Please show every line of the rows below that contains the word "Giraffes". Case counts.

Supplied data below:

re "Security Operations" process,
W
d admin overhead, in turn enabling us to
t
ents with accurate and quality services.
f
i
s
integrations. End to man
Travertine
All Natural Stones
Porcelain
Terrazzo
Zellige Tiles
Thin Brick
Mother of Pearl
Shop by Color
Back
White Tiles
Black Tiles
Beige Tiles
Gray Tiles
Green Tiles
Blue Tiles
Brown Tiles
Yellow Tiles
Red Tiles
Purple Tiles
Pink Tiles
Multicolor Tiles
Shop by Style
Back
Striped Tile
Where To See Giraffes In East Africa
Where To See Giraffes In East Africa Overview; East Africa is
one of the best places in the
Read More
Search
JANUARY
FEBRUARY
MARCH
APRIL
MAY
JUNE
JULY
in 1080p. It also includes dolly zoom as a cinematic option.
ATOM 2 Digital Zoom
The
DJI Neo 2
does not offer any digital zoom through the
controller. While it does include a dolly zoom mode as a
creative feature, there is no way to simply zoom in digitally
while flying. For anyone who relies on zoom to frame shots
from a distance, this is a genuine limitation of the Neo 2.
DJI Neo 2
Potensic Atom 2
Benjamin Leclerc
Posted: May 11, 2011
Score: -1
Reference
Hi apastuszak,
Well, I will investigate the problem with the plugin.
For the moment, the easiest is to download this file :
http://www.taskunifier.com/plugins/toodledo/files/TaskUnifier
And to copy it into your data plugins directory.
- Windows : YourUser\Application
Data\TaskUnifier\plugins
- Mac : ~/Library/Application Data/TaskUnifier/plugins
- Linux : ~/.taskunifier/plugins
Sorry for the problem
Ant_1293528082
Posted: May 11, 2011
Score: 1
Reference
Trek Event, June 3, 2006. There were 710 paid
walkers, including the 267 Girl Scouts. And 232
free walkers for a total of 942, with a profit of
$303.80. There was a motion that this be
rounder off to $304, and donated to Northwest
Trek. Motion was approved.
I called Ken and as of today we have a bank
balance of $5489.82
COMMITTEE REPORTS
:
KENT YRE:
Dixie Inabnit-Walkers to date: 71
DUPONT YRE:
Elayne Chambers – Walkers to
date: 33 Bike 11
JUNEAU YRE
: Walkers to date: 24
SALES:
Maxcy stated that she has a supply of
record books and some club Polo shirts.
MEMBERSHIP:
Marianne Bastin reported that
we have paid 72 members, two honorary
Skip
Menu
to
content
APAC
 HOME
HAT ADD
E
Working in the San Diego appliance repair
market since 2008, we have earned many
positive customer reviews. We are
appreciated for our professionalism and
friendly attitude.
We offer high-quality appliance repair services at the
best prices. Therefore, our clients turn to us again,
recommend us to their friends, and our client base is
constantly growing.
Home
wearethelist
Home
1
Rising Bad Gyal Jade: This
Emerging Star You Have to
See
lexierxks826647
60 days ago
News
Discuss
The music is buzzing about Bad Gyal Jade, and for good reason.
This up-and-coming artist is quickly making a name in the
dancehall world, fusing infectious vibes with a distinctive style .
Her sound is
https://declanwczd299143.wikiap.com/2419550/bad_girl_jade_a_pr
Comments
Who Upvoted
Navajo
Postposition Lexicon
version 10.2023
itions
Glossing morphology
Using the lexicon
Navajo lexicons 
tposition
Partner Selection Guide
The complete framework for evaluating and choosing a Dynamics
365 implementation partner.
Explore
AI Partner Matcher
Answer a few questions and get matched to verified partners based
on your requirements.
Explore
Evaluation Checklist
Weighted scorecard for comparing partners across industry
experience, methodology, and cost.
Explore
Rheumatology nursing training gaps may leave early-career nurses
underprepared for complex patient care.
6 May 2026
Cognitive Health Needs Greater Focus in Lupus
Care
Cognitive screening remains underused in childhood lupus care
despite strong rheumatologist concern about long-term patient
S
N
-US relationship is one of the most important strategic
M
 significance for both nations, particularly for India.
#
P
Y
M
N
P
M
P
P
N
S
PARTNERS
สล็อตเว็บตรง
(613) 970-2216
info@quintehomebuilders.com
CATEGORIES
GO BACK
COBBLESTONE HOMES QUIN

End of Supplied data.

— Expected answer —
Where To See Giraffes In East Africa
Where To See Giraffes In East Africa Overview; East Africa is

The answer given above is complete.